Zwar fürchtet das kommunistische Vietnam den verderblichen Einfluss westlicher Internet-Medien auf seine Bürger, will jedoch andererseits durchaus an den Segnungen des globalen E-Commerce partizipieren. Ohne die entsprechenden Spezialisten ist das aber kaum zu machen. Hanoi löst das Problem auf seine Art: Während der freie Zugang zum World Wide Web weiterhin rund 80.000 linientreuen und einzeln registrierten Genossen vorbehalten bleibt, darf das Gros der 79 Millionen Vietnamesen jetzt immerhin in einem nationalen "Intranet" üben.
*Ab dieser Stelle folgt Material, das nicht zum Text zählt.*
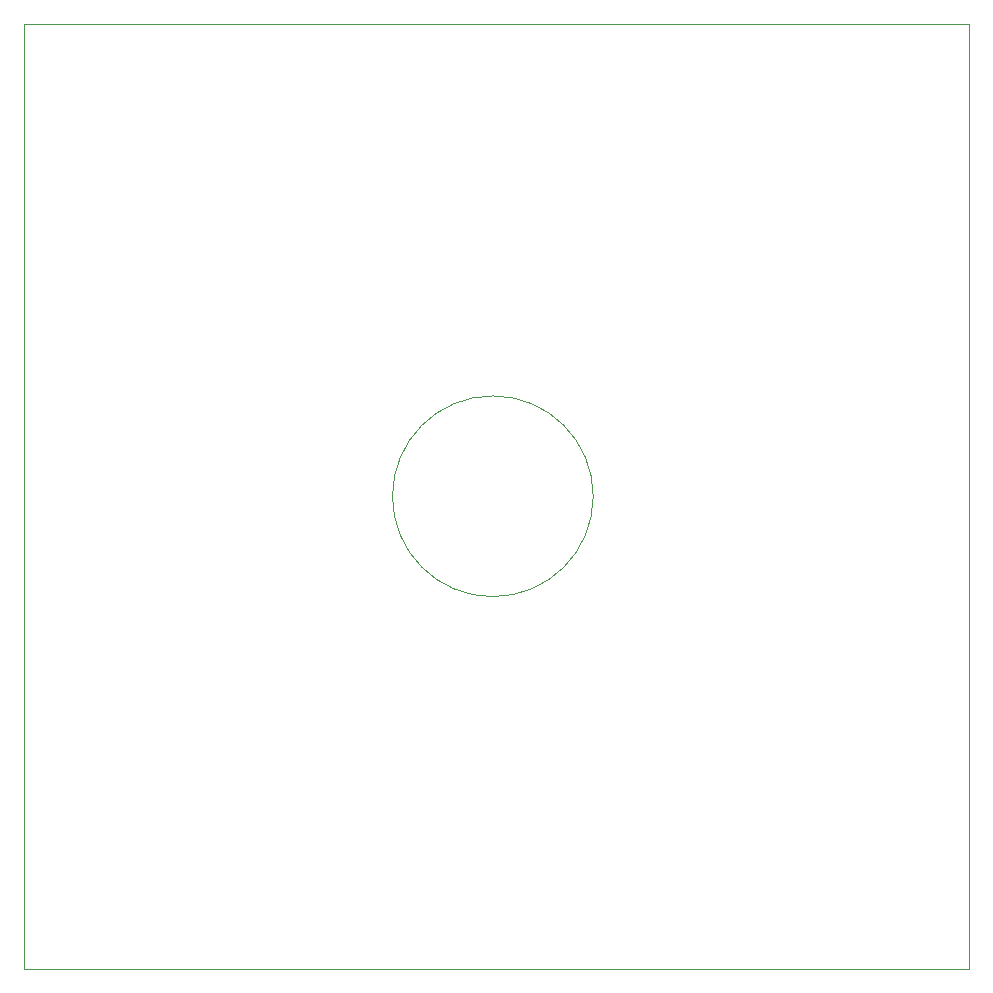
<source format=gm1>
G04 #@! TF.GenerationSoftware,KiCad,Pcbnew,8.0.4*
G04 #@! TF.CreationDate,2025-01-30T11:26:39-05:00*
G04 #@! TF.ProjectId,Cubesat_pcb,43756265-7361-4745-9f70-63622e6b6963,rev?*
G04 #@! TF.SameCoordinates,Original*
G04 #@! TF.FileFunction,Profile,NP*
%FSLAX46Y46*%
G04 Gerber Fmt 4.6, Leading zero omitted, Abs format (unit mm)*
G04 Created by KiCad (PCBNEW 8.0.4) date 2025-01-30 11:26:39*
%MOMM*%
%LPD*%
G01*
G04 APERTURE LIST*
G04 #@! TA.AperFunction,Profile*
%ADD10C,0.050000*%
G04 #@! TD*
G04 APERTURE END LIST*
D10*
X499132Y80481654D02*
X80499132Y80481654D01*
X80499132Y481654D01*
X499132Y481654D01*
X499132Y80481654D01*
X48699132Y40511654D02*
G75*
G02*
X31699132Y40511654I-8500000J0D01*
G01*
X31699132Y40511654D02*
G75*
G02*
X48699132Y40511654I8500000J0D01*
G01*
M02*

</source>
Dazu stellt die vietnamesische Telekom VNTP - in einem sicherheitshalber zunächst bis zum 30. November beschränkten Versuch - für jedermann nutzbare Einwahlzugänge zur Verfügung. Kosten pro Minute: 100 Dong (rund 2 Pfennig) - bei einem monatlichen Durchschnittseinkommen von rund 350 Mark für die meisten Vietnamesen unerschwinglich. Mehr als das Surfen auf heimischen Sites erlauben die neuen Accounts aber nicht: Selbst auf E-Mail müssen die Benutzer verzichten. Viel besser haben es die vietnamesischen "Erster-Klasse-Surfer" allerdings auch nicht: Jeglicher Mail-Verkehr muss staatliche Filter passieren, der Zugang zu unerwünschten Sites - etwa denen von Menschenrechtsorganisationen - bleibt blockiert.

Vietnam ist nur einer von 20 "Feinden des Internet", die ein Bericht der internationalen Journalistenorganisation Reporters sans Frontieres (RSF) aufzählt. Zu den Staaten, die den Internetzugang ihrer Bürger stark einschränken oder ganz verhindern, zählen vor allem asiatische (China, Nordkorea, Burma, Vietnam) und arabische Länder (Saudi-Arabien, Libyen, Irak, Iran, Tunesien, Sudan). (jlu)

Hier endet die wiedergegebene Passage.